Here I'll post some sides, two at a time, to compare and contrast...I hope to keep Pairs as a continuing feature at the Sanctum...

I sometimes wonder what records might have influenced certain musicians in their formative years...

I'll inaugurate the Pairs section with a couple of songs about the hour of 4:00.

Here's a fairly big seller from 1922 (I've had four or five copies over the years...it must have sold fairly well):

80529-5 Four O'Clock Blues Johnny Dunn's Original Jazz Hounds Columbia A3729
http://www.box.net/shared/zpndj72804
NYC 21 September 1922: Johnny Dunn, cornet; Earl Granstaff, trombone; Herschel Brassfield, Rollen Smith, reeds; George Rickson, piano; John Mitchell, banjo.

It's a pleasant little number. But does it sound familiar, especially to you country blues nuts out there?

• • • • •

QUESTIONS ON THE MATERIAL:
**1)** In the Pairs post, who played trombone on "Four O'Clock Blues"?
**2)** Rewrite the Pairs post from "Here I'll post" up to and including "their formative years...", putting "Archive" in place of "Sanctum".
Nothing asked here involves the entries placed after the Pairs post.

• • • • •

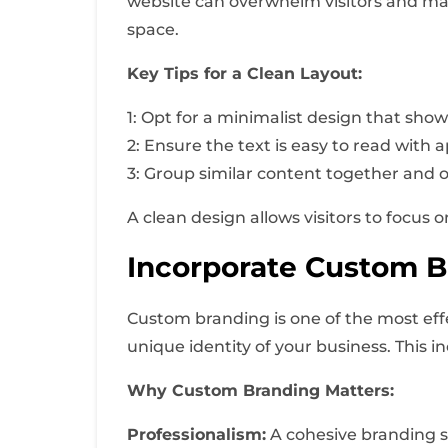
website can overwhelm visitors and make 
space.
Key Tips for a Clean Layout:
1: Opt for a minimalist design that sho
2: Ensure the text is easy to read with 
3: Group similar content together and o
A clean design allows visitors to focus
Incorporate Custom B
Custom branding is one of the most eff
unique identity of your business. This i
Why Custom Branding Matters:
Professionalism:
A cohesive branding st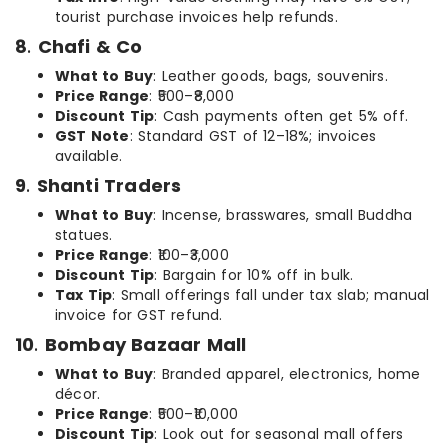
tourist purchase invoices help refunds.
8
.
Chafi & Co
What to Buy
: Leather goods, bags, souvenirs.
Price Range
: ₹500–₹8,000
Discount Tip
: Cash payments often get 5% off.
GST Note
: Standard GST of 12–18%; invoices
available.
9
.
Shanti Traders
What to Buy
: Incense, brasswares, small Buddha
statues.
Price Range
: ₹100–₹3,000
Discount Tip
: Bargain for 10% off in bulk.
Tax Tip
: Small offerings fall under tax slab; manual
invoice for GST refund.
10
.
Bombay Bazaar Mall
What to Buy
: Branded apparel, electronics, home
décor.
Price Range
: ₹500–₹10,000
Discount Tip
: Look out for seasonal mall offers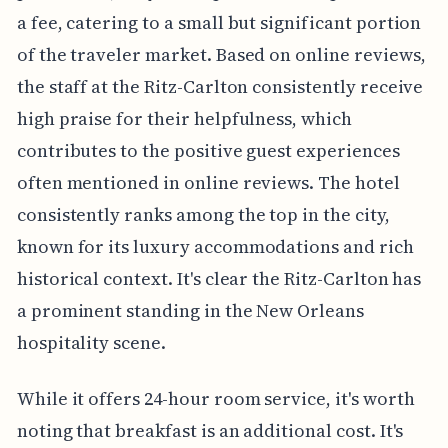
a fee, catering to a small but significant portion
of the traveler market. Based on online reviews,
the staff at the Ritz-Carlton consistently receive
high praise for their helpfulness, which
contributes to the positive guest experiences
often mentioned in online reviews. The hotel
consistently ranks among the top in the city,
known for its luxury accommodations and rich
historical context. It's clear the Ritz-Carlton has
a prominent standing in the New Orleans
hospitality scene.
While it offers 24-hour room service, it's worth
noting that breakfast is an additional cost. It's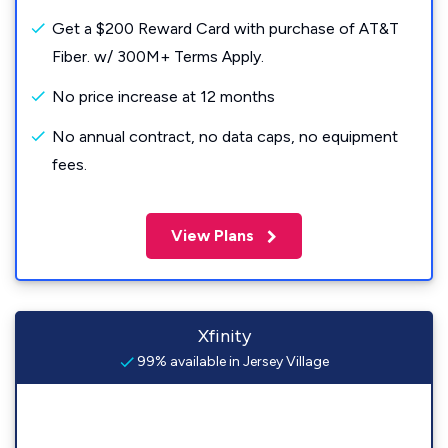
Get a $200 Reward Card with purchase of AT&T
Fiber. w/ 300M+ Terms Apply.
No price increase at 12 months
No annual contract, no data caps, no equipment
fees.
View Plans
Xfinity
99% available in Jersey Village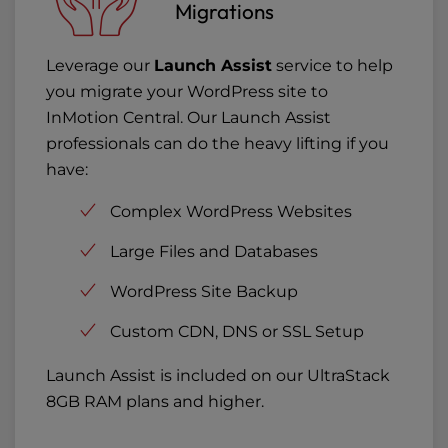
Migrations
Leverage our
Launch Assist
service to help
you migrate your WordPress site to
InMotion Central. Our Launch Assist
professionals can do the heavy lifting if you
have:
Complex WordPress Websites
Large Files and Databases
WordPress Site Backup
Custom CDN, DNS or SSL Setup
Launch Assist is included on our UltraStack
8GB RAM plans and higher.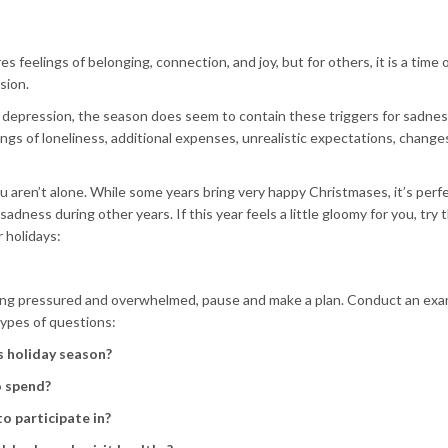
s feelings of belonging, connection, and joy, but for others, it is a time 
sion.
ay depression, the season does seem to contain these triggers for sadnes
ngs of loneliness, additional expenses, unrealistic expectations, changes
ou aren’t alone. While some years bring very happy Christmases, it’s perf
sadness during other years. If this year feels a little gloomy for you, try
 holidays:
ling pressured and overwhelmed, pause and make a plan. Conduct an exa
types of questions:
s holiday season?
o spend?
o participate in?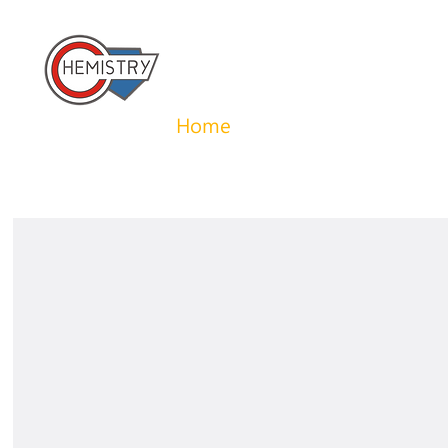
​國立成功大學化學系 
Home
About us
News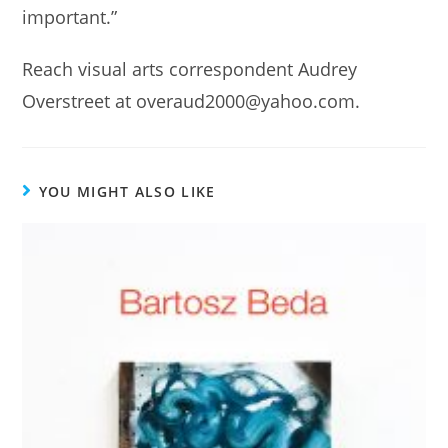
important.”
Reach visual arts correspondent Audrey
Overstreet at overaud2000@yahoo.com.
YOU MIGHT ALSO LIKE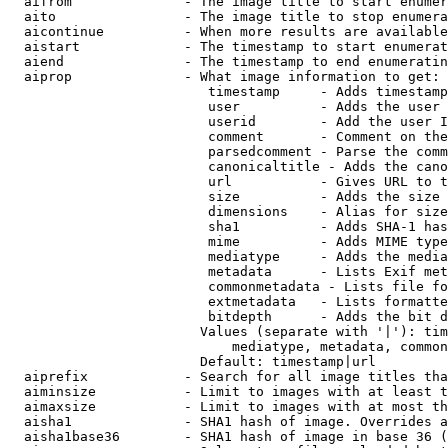
  aifrom              - The image title to start enumer
  aito                - The image title to stop enumera
  aicontinue          - When more results are available
  aistart             - The timestamp to start enumerat
  aiend               - The timestamp to end enumeratin
  aiprop              - What image information to get:

                         timestamp     - Adds timestamp
                         user          - Adds the user 
                         userid        - Add the user I
                         comment       - Comment on the
                         parsedcomment - Parse the comm
                         canonicaltitle - Adds the cano
                         url           - Gives URL to t
                         size          - Adds the size 
                         dimensions    - Alias for size

                         sha1          - Adds SHA-1 has
                         mime          - Adds MIME type
                         mediatype     - Adds the media
                         metadata      - Lists Exif met
                         commonmetadata - Lists file fo
                         extmetadata   - Lists formatte
                         bitdepth      - Adds the bit d
                        Values (separate with '|'): tim
                            mediatype, metadata, common
                        Default: timestamp|url

  aiprefix            - Search for all image titles tha
  aiminsize           - Limit to images with at least t
  aimaxsize           - Limit to images with at most th
  aisha1              - SHA1 hash of image. Overrides a
  aisha1base36        - SHA1 hash of image in base 36 (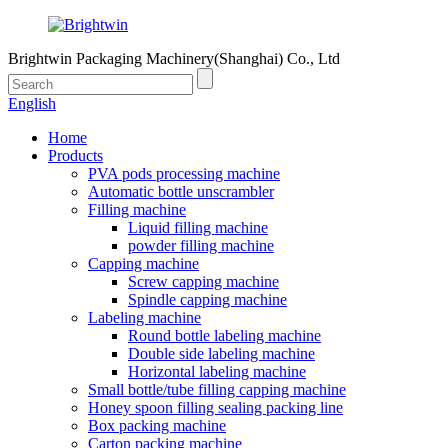
Brightwin Packaging Machinery(Shanghai) Co., Ltd
English
Home
Products
PVA pods processing machine
Automatic bottle unscrambler
Filling machine
Liquid filling machine
powder filling machine
Capping machine
Screw capping machine
Spindle capping machine
Labeling machine
Round bottle labeling machine
Double side labeling machine
Horizontal labeling machine
Small bottle/tube filling capping machine
Honey spoon filling sealing packing line
Box packing machine
Carton packing machine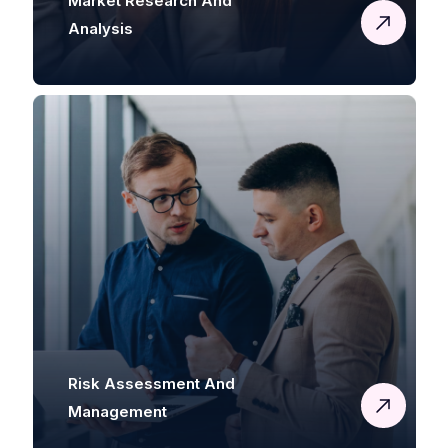
Market Research And
Analysis
Risk Assessment And
Management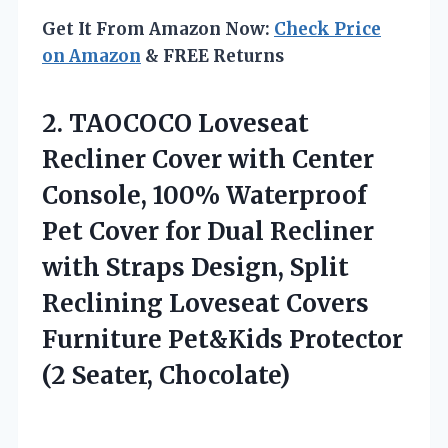
Get It From Amazon Now:
Check Price
on Amazon
& FREE Returns
2. TAOCOCO Loveseat
Recliner Cover with Center
Console, 100% Waterproof
Pet Cover for Dual Recliner
with Straps Design, Split
Reclining Loveseat Covers
Furniture Pet&Kids
Protector
(2 Seater, Chocolate)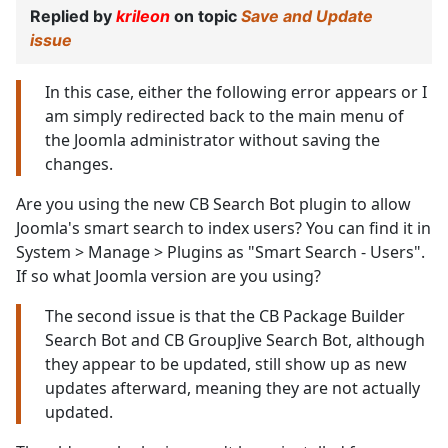
Replied by
krileon
on topic
Save and Update
issue
In this case, either the following error appears or I
am simply redirected back to the main menu of
the Joomla administrator without saving the
changes.
Are you using the new CB Search Bot plugin to allow
Joomla's smart search to index users? You can find it in
System > Manage > Plugins as "Smart Search - Users".
If so what Joomla version are you using?
The second issue is that the CB Package Builder
Search Bot and CB GroupJive Search Bot, although
they appear to be updated, still show up as new
updates afterward, meaning they are not actually
updated.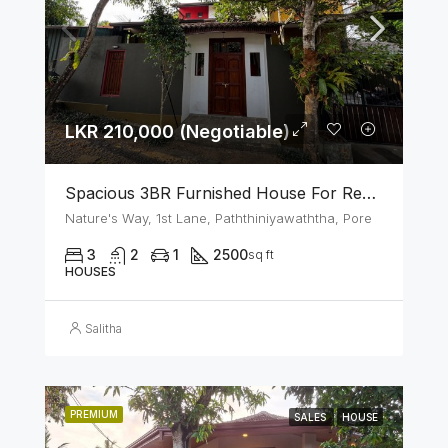
LKR 210,000 (Negotiable)
Spacious 3BR Furnished House For Rent In Athurugiriya
Nature's Way, 1st Lane, Paththiniyawaththa, Pore
3
2
1
2500
sq ft
HOUSES
Salitha
PREMIUM
SALES
HOUSE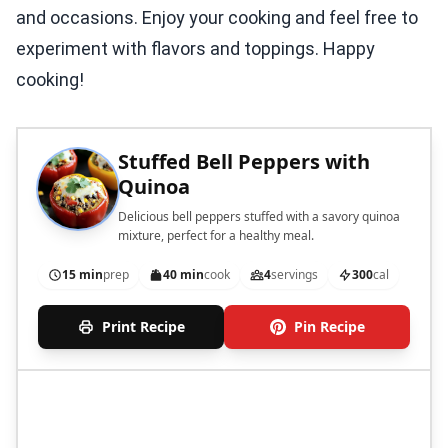
and occasions. Enjoy your cooking and feel free to
experiment with flavors and toppings. Happy
cooking!
Stuffed Bell Peppers with
Quinoa
Delicious bell peppers stuffed with a savory quinoa
mixture, perfect for a healthy meal.
15 min
prep
40 min
cook
4
servings
300
cal
Print Recipe
Pin Recipe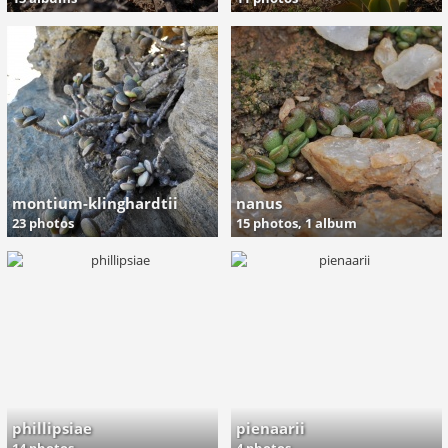
montium-klinghardtii
nanus
23 photos
15 photos,
1 album
phillipsiae
pienaarii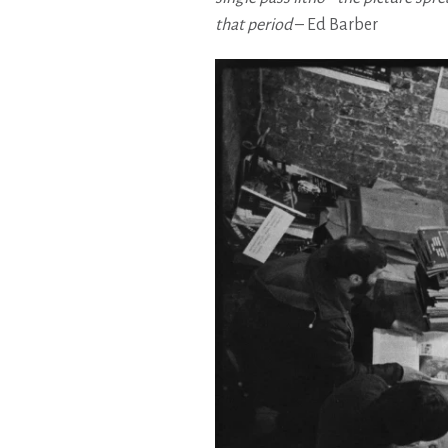
that period
– Ed Barber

• • • • •

ANSWER LIST:
**1)** Earl Granstaff

**2)**
Here I'll post some sides, two at a time, to compare and contrast...I hope to keep Pairs as a continuing feature at the Archive...

I sometimes wonder what records might have influenced certain musicians in their formative years...